SHORT PROBLEM 1:
Transcribe the commentary passage on John 3:16, everything from "16. As the new" down to "(cf. Rom. 8:32).".
SHORT PROBLEM 2:
In the commentary on John 3:16, what do the words "his one and only Son" stress?
SHORT PROBLEM 3:
Resume the commentary on John 3:16, writing on from its last sentence.

TEXT BLOCK:

════════════════════

16. As the new birth, the acquisition of eternal life, has been grounded in the ‘lifting up’ of the Son (w. 14-15), so also that ‘lifting up, the climax of the Son’s mission, is itself grounded in the love of God. The mission of the Son and its consequences is the theme of this paragraph, but John begins by insisting that the Son’s mission was itself the consequence of God’s love. The Greek construction behind so loved that he gave his one and only Son (houtos plus hoste plus the indicative instead of the infinitive) emphasizes the intensity of the love, and insists that the envisaged consequence really did ensue;’ the words ‘his one and only Son’ (cf. notes on 1:14) stress the greatness of the gift. The Father gave his best, his unique and beloved Son (cf. Rom. 8:32).

════════════════════

MATERIAL:

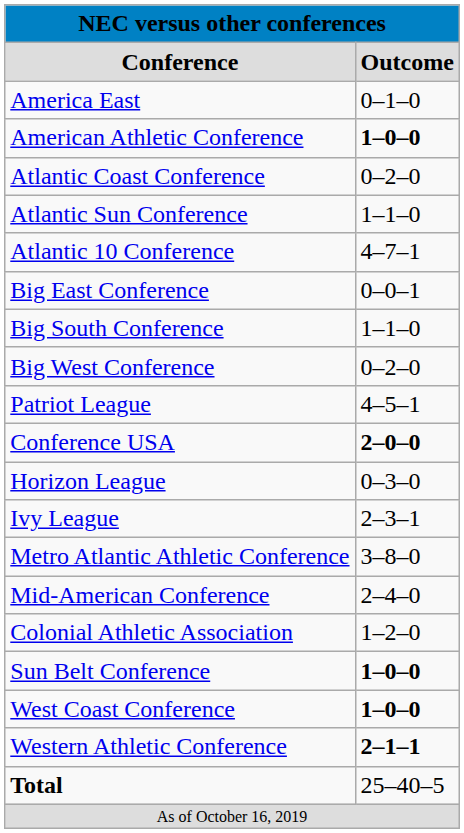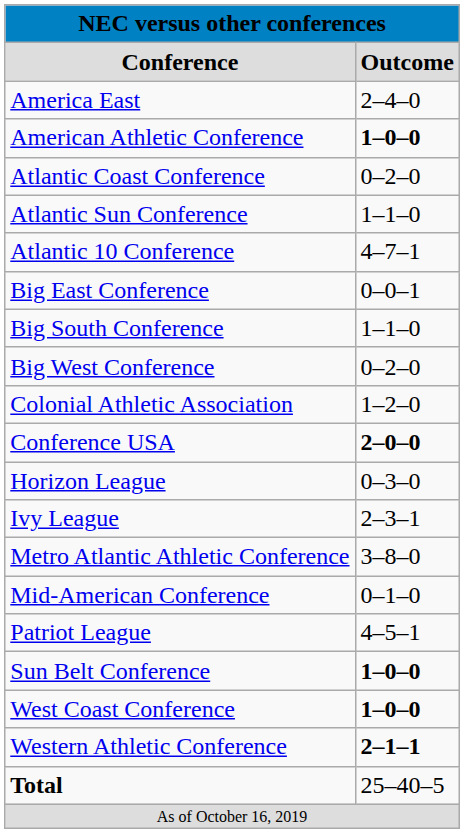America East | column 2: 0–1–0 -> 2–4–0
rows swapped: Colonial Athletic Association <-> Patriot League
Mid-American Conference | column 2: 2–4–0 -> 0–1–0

════════════════════

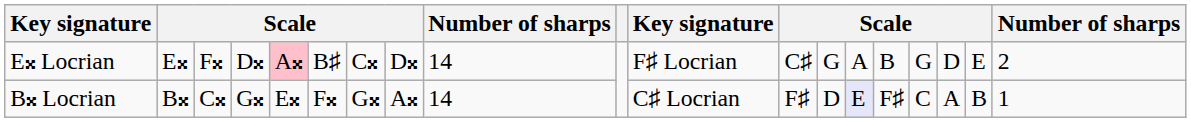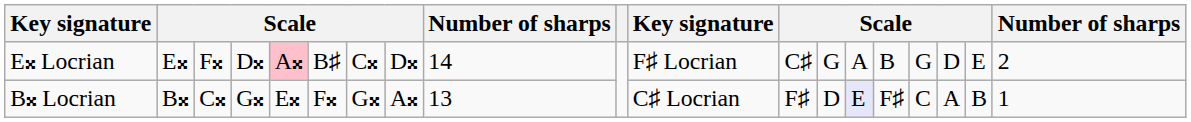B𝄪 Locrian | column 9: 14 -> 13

════════════════════

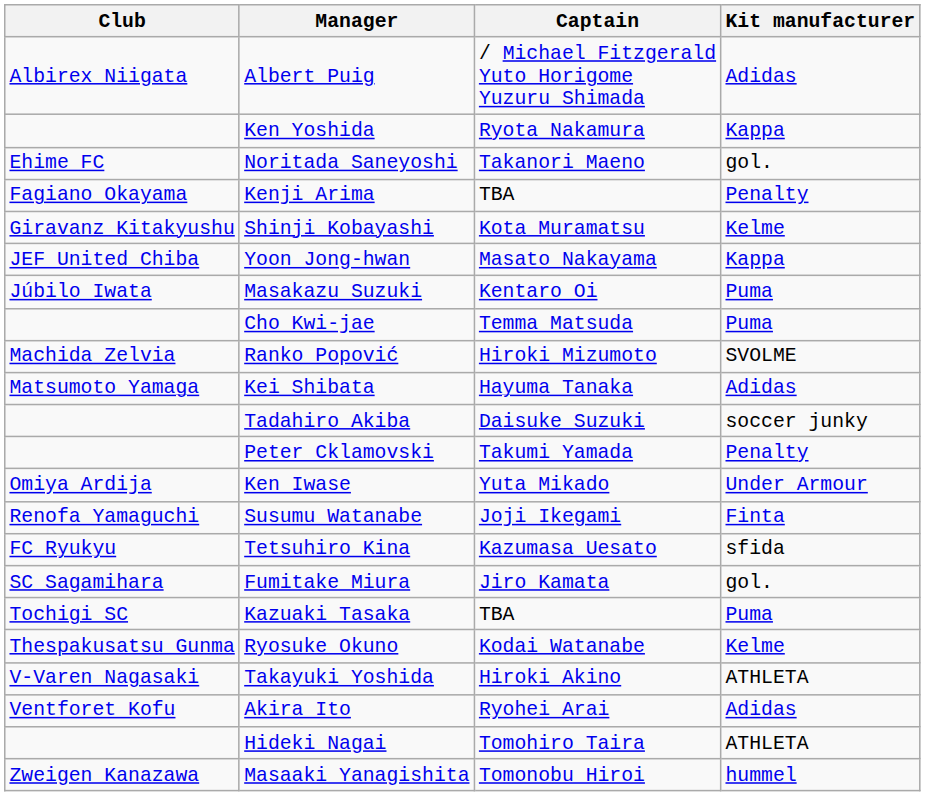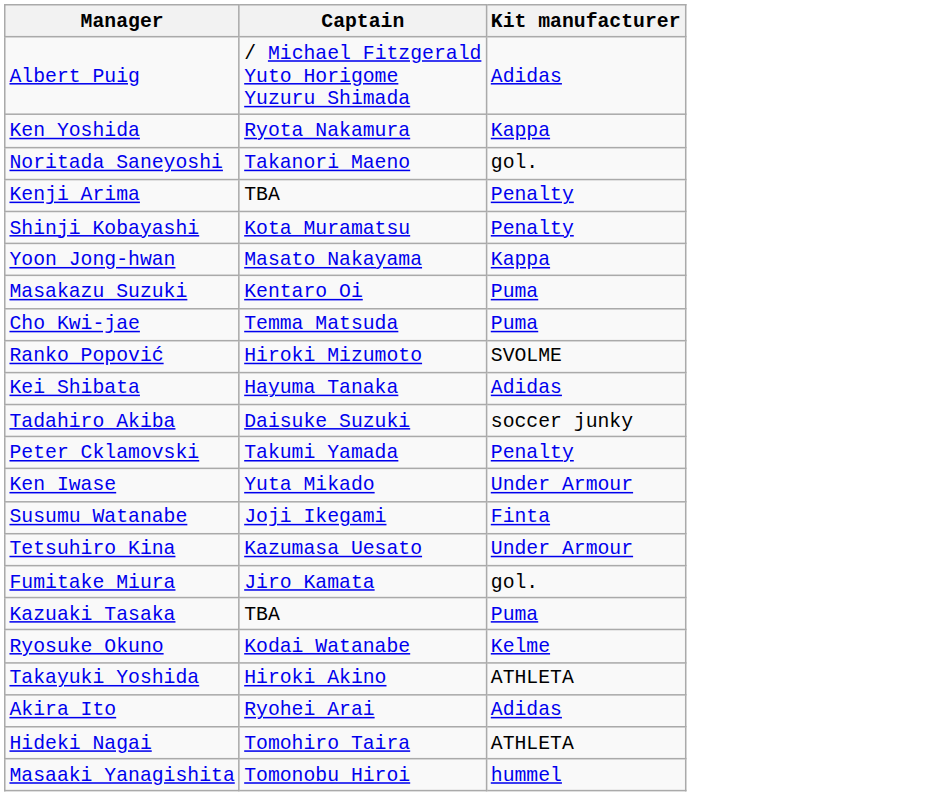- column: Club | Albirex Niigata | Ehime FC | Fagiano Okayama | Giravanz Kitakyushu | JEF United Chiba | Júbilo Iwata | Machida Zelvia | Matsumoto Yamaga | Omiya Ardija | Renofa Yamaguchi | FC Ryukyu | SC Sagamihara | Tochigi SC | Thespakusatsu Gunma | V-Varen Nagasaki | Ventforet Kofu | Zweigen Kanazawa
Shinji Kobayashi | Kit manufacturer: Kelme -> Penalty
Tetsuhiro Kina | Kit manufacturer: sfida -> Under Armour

════════════════════

OUTPUT 1:
16. As the new birth, the acquisition of eternal life, has been grounded in the ‘lifting up’ of the Son (w. 14-15), so also that ‘lifting up, the climax of the Son’s mission, is itself grounded in the love of God. The mission of the Son and its consequences is the theme of this paragraph, but John begins by insisting that the Son’s mission was itself the consequence of God’s love. The Greek construction behind so loved that he gave his one and only Son (houtos plus hoste plus the indicative instead of the infinitive) emphasizes the intensity of the love, and insists that the envisaged consequence really did ensue;’ the words ‘his one and only Son’ (cf. notes on 1:14) stress the greatness of the gift. The Father gave his best, his unique and beloved Son (cf. Rom. 8:32).

OUTPUT 2:
The greatness of the gift.

OUTPUT 3:
Both the verb ‘to love’ (agapao) and the noun ‘love’ (agape) occur much more frequently in chs. 13 – 17 than anywhere else in the Fourth Gospel, reflecting the fact that John devotes special attention to the love relationships amongst the Father, the Son and the disciples. The Father loves the Son (3:35; 10:17; 15:9-10; 17:2.%24, 26; using another verb, 5:20), the Son loves the Father (14:31); Jesus loves his own, his true disciples (11:5; 13:1, 33, 34; 14:21; 15:9-10, 12; 21:7, 20), and they must love him (14:15, 21, 23f., 28; 21:15-26). They must also love one another (13:34-35; 15:12-13, 17; 17:26). Sometimes John speaks of the Father’s love for the disciples (14:21, 23; 17:23), but more frequently the Father’s love for the disciples is mediated through his Son. The world, fallen and rebellious human beings in general, does not and cannot love God (3:19; 5:42; 8:42).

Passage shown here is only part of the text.